● **Extrait du texte**
----

Noah Baumbach ronronne avec sa tragicomédie familiale juive new-yorkaise, diffusée sur Netflix.
publié le 17 octobre 2017 à 19h36

Lors du dernier festival de Cannes, The Meyerowitz Stories (New and Selected) fut surtout remarqué pour être, avec Okja de Bong Joon-ho, l'un des deux films de la compétition officielle produits et/ou diffusés par Netflix, sélection qui fut l'objet d'une controverse engendrant un appel au boycott de la part de certains exploitants. Au-delà de cette polémique caduque, le dernier film de Noah Baumbach, visible sur la plateforme depuis vendredi, prête malheureusement le flanc à ses détracteurs pour des raisons plus profondes. Il semble en effet totalement correspondre au reproche qui lui est fait de n'être que le portraitiste snob de la bourgeoisie artiste de Manhattan, le fils trop zélé d'un Woody Allen dont il serait déjà le successeur autodésigné.

Dans ses précédents films, Noah Baumbach échappait en partie à cette caricature grâce à une vraie fantaisie, notamment due à son travail avec sa compagne, l'actrice Greta Gerwig (Frances Ha, Mistress America), ou par une mélancolie amère qui faisait craquer le vernis de ce cinéma moins superficiel qu'il n'y paraît (While We're Young, et surtout Greenberg, sans doute son meilleur film à ce jour). Mais, bien qu'habilement écrit et interprété par une brochette d'acteurs formidables (Adam Sandler en tête, mais aussi Ben Stiller, Dustin Hoffman, Emma Thompson…), son dernier film provoque effectivement un sentiment de lassitude et d'ennui à force de dérouler paresseusement le parfait programme de la tragicomédie familiale juive new-yorkaise.

----

● **Données fournies**
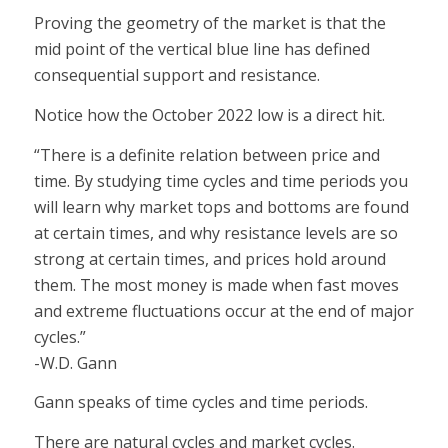
Proving the geometry of the market is that the
mid point of the vertical blue line has defined
consequential support and resistance.
Notice how the October 2022 low is a direct hit.
“There is a definite relation between price and
time. By studying time cycles and time periods you
will learn why market tops and bottoms are found
at certain times, and why resistance levels are so
strong at certain times, and prices hold around
them. The most money is made when fast moves
and extreme fluctuations occur at the end of major
cycles.”
-W.D. Gann
Gann speaks of time cycles and time periods.
There are natural cycles and market cycles.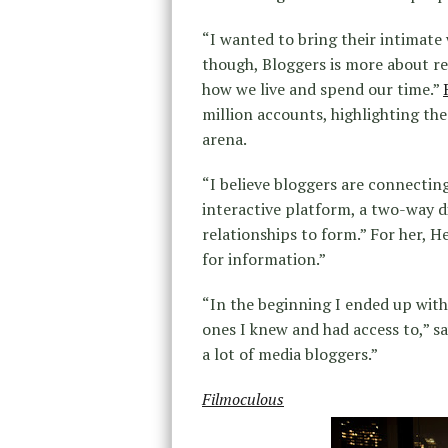
“I wanted to bring their intimate
though, Bloggers is more about re
how we live and spend our time.”
million accounts, highlighting the
arena.
“I believe bloggers are connecting 
interactive platform, a two-way di
relationships to form.” For her, 
for information.”
“In the beginning I ended up with
ones I knew and had access to,” 
a lot of media bloggers.”
Filmoculous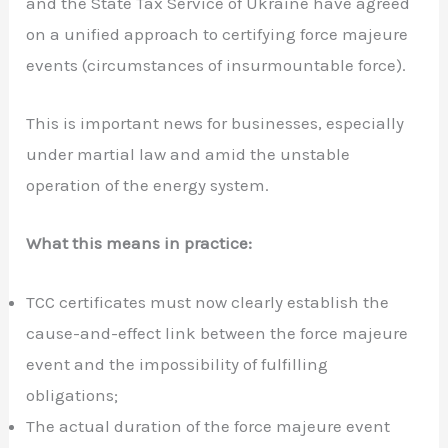
and the State Tax Service of Ukraine have agreed
on a unified approach to certifying force majeure
events (circumstances of insurmountable force).
This is important news for businesses, especially
under martial law and amid the unstable
operation of the energy system.
What this means in practice:
TCC certificates must now clearly establish the
cause-and-effect link between the force majeure
event and the impossibility of fulfilling
obligations;
The actual duration of the force majeure event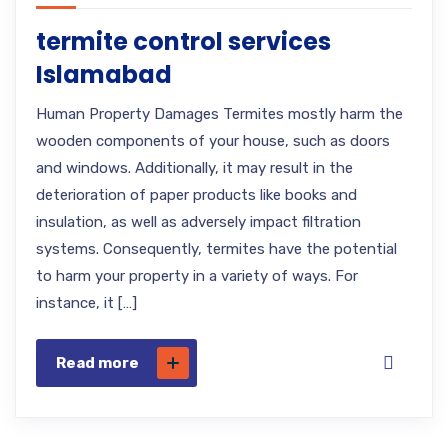
termite control services
Islamabad
Human Property Damages Termites mostly harm the
wooden components of your house, such as doors
and windows. Additionally, it may result in the
deterioration of paper products like books and
insulation, as well as adversely impact filtration
systems. Consequently, termites have the potential
to harm your property in a variety of ways. For
instance, it […]
Read more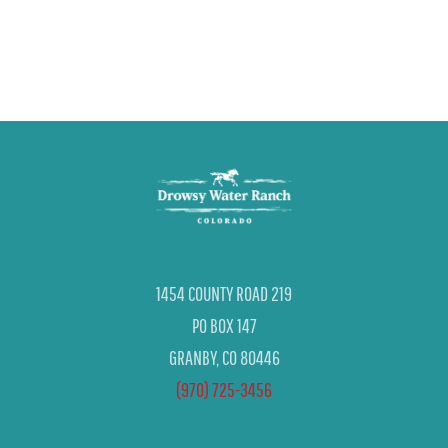
1454 COUNTY ROAD 219
PO BOX 147
GRANBY, CO 80446
(970) 725-3456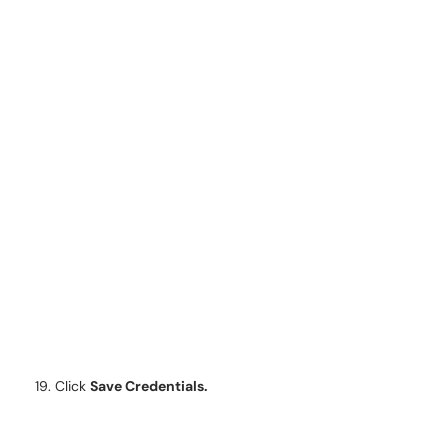
Click
Save Credentials.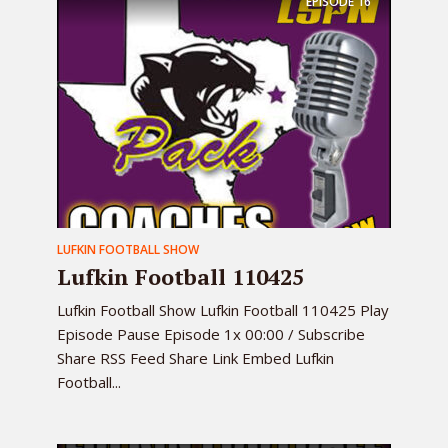
EPISODE
16
LUFKIN FOOTBALL SHOW
Lufkin Football 110425
Lufkin Football Show Lufkin Football 110425 Play
Episode Pause Episode 1x 00:00 / Subscribe
Share RSS Feed Share Link Embed Lufkin
Football...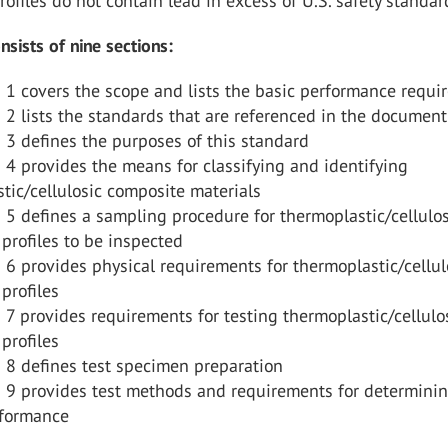
rofiles do not contain lead in excess of U.S. safety standar
ists of nine sections:
 1 covers the scope and lists the basic performance requ
 2 lists the standards that are referenced in the document
 3 defines the purposes of this standard
 4 provides the means for classifying and identifying
tic/cellulosic composite materials
 5 defines a sampling procedure for thermoplastic/cellulos
profiles to be inspected
 6 provides physical requirements for thermoplastic/cellul
profiles
 7 provides requirements for testing thermoplastic/cellulo
profiles
 8 defines test specimen preparation
n 9 provides test methods and requirements for determini
rformance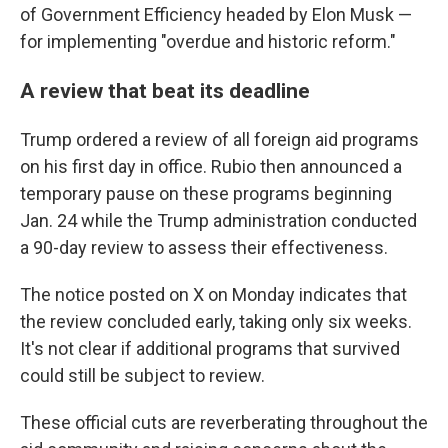
of Government Efficiency headed by Elon Musk —
for implementing "overdue and historic reform."
A review that beat its deadline
Trump ordered a review of all foreign aid programs
on his first day in office. Rubio then announced a
temporary pause on these programs beginning
Jan. 24 while the Trump administration conducted
a 90-day review to assess their effectiveness.
The notice posted on X on Monday indicates that
the review concluded early, taking only six weeks.
It's not clear if additional programs that survived
could still be subject to review.
These official cuts are reverberating throughout the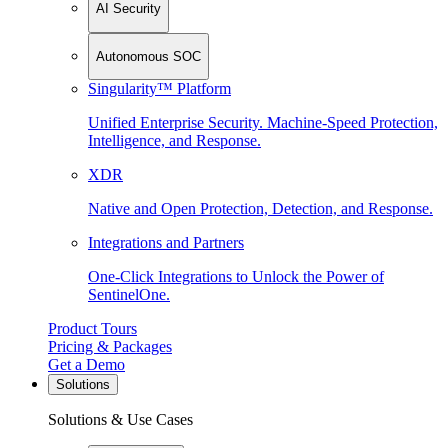
AI Security
Autonomous SOC
Singularity™ Platform
Unified Enterprise Security. Machine-Speed Protection,
Intelligence, and Response.
XDR
Native and Open Protection, Detection, and Response.
Integrations and Partners
One-Click Integrations to Unlock the Power of
SentinelOne.
Product Tours
Pricing & Packages
Get a Demo
Solutions
Solutions & Use Cases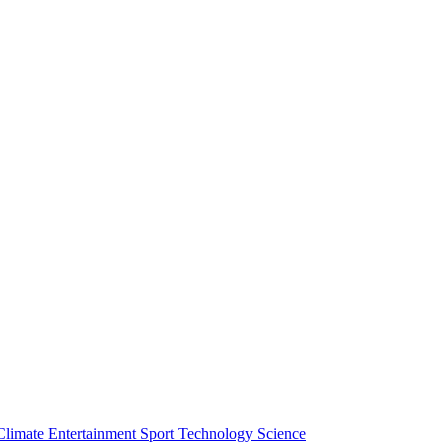
Climate
Entertainment
Sport
Technology
Science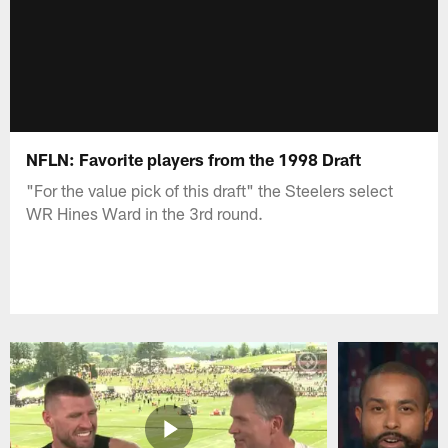
NFLN: Favorite players from the 1998 Draft
"For the value pick of this draft" the Steelers select
WR Hines Ward in the 3rd round.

----

● **Consignes**
a. D'après la critique de The Meyerowitz Stories, pourquoi les précédents films de Noah Baumbach échappaient-ils en partie à la caricature ? Répondez en une à trois phrases.
b. Prolongez la critique de The Meyerowitz Stories à partir de sa dernière phrase.

● **Réponses**
a. Ils y échappaient grâce à une vraie fantaisie, due notamment à son travail avec sa compagne, l'actrice Greta Gerwig (Frances Ha, Mistress America). Ils y échappaient aussi par une mélancolie amère qui faisait craquer le vernis de ce cinéma, comme dans While We're Young et surtout Greenberg.

b.
Deux frères et une sœur nés de trois mères différentes se réunissent autour de leur père, un sculpteur moyennement reconnu, hospitalisé après une attaque ; ces retrouvailles vont raviver tout l'arsenal de rivalités, de jalousies, de névroses anciennes macérées à l'ombre de ce père trop encombrant ; sans oublier les inévitables rapports à la fois tendres et vaches entre générations et, bien sûr, la fameuse angoisse de la cinquantaine. Certes, Wes Anderson (dont Baumbach fut le coscénariste à deux reprises) a fait des merveilles avec des sujets proches, parvenant à réinventer complètement le genre à travers un humour et une mélancolie très personnelles. Mais contrairement à l'auteur de la Famille Tenenbaum, Noah Baumbach s'avère être ici un cinéphile trop respectueux, un bon élève trop sage pour dépasser le stade de la brillante copie sans âme. Avec ce casting quasi parfait, son talent évident pour les dialogues et une incontestable aisance dans la mise en scène, il donne le sentiment d'être un enfant trop gâté pour vraiment apprécier ses jouets et nous offrir autre chose que le strict minimum de ce que l'on est en droit d'attendre de lui. Si jeune et déjà routinier.